Slight changes to flight paths could move airplanes over more highways, industry and parks instead of homes overnight, but that's just one of several vying solutions emerging from a Monday O'Hare Noise Compatibility Commission meeting to spare residents from jet noise.

Chicago aviation consultants proposals' include shifting departures from one runway (28-Right) that points toward Bensenville and Wood Dale farther north. The change could reduce the number of people exposed to the din between 11 p.m. and 6 a.m. or so from 20,278 to 5,510, they estimated.

Those ideas are coupled with an eight-week runway rotation schedule and three different “Fly Quiet” periods.
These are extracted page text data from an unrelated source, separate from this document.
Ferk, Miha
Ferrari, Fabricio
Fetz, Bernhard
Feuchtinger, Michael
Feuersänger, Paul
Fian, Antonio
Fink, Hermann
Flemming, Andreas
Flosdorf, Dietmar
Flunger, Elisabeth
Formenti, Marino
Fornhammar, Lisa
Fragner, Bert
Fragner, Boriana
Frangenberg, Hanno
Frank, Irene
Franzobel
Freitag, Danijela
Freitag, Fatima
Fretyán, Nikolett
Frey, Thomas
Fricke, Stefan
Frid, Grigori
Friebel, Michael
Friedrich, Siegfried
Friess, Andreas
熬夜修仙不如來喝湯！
The ONCC has been given the task of easing the din from airplanes at night after rising complaints from residents sparking from the creation of a parallel system at O'Hare International Airport using east/west runways.

The rotation “can be tested for a period of time and if it needs to be adjusted it could be adjusted,” consultant Doug Goldberg said.
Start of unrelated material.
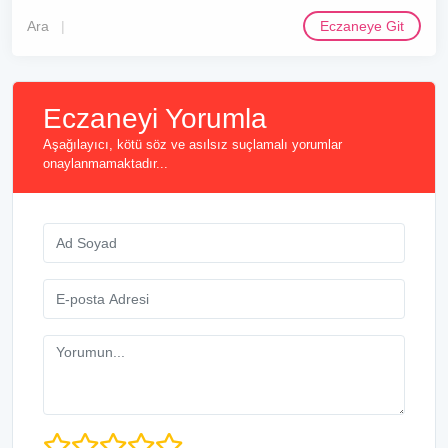
Ara
Eczaneye Git
Eczaneyi Yorumla
Aşağılayıcı, kötü söz ve asılsız suçlamalı yorumlar
onaylanmamaktadır...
The city is considering putting two departure and one arrival runways in use between 10 and 11 p.m., adopting the rotation schedule until 6 a.m. or so, then using two arrival and one departure runways from 6 a.m. to 7 a.m.

JDA Aviation Technology Solutions experts, a firm hired by the Suburban O'Hare Commission, came up with different scenarios to fix the problem.
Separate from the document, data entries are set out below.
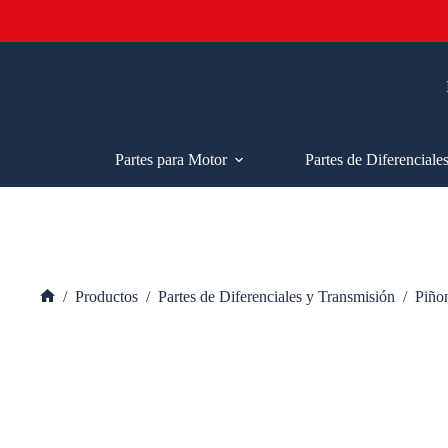
Saltar
al
contenido
Partes para Motor
Partes de Diferenciale
/
Productos
/
Partes de Diferenciales y Transmisión
/
Piño
Inicio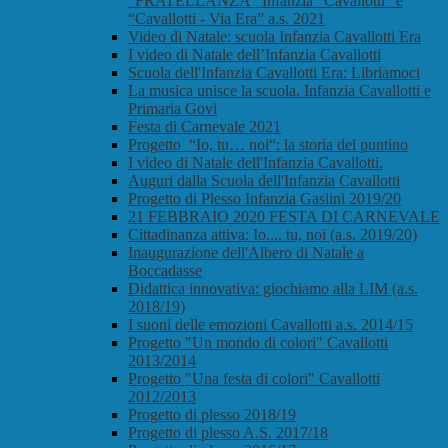
"FRATELLANZA” Infanzia “Cavallotti” e
“Cavallotti - Via Era” a.s. 2021
Video di Natale: scuola Infanzia Cavallotti Era
I video di Natale dell’Infanzia Cavallotti
Scuola dell'Infanzia Cavallotti Era: Libriamoci
La musica unisce la scuola. Infanzia Cavallotti e
Primaria Govi
Festa di Carnevale 2021
Progetto “Io, tu… noi“: la storia del puntino
I video di Natale dell'Infanzia Cavallotti.
Auguri dalla Scuola dell'Infanzia Cavallotti
Progetto di Plesso Infanzia Gaslini 2019/20
21 FEBBRAIO 2020 FESTA DI CARNEVALE
Cittadinanza attiva: Io.... tu, noi (a.s. 2019/20)
Inaugurazione dell'Albero di Natale a
Boccadasse
Didattica innovativa: giochiamo alla LIM (a.s.
2018/19)
I suoni delle emozioni Cavallotti a.s. 2014/15
Progetto "Un mondo di colori" Cavallotti
2013/2014
Progetto "Una festa di colori" Cavallotti
2012/2013
Progetto di plesso 2018/19
Progetto di plesso A.S. 2017/18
Among them was stopping the practice of letting some pilots land with “visual approaches,” which means lower airplanes.

“It cuts pilots loose ... and it happens quite often,” consultant and veteran air traffic controller Craig Burzych said.

JDA recommended using two or more runways for departures during the period from 10 p.m. to 7 a.m. including one previously well-used diagonal runway that's slated to be closed in 2021. Using new GPS and satellite technology, flight paths can be better calibrated to avoid more residential areas, the consultants said.

Others at the meeting urged the city to keep all its diagonal runways.

“What we're experiencing is not noise, it's total abuse,” said Mary Stracha, who said “life changed” in Wood Dale when Runway 28-Center was commissioned in fall 2013.

“The complaints are real. Please try to put the diagonals back in place.”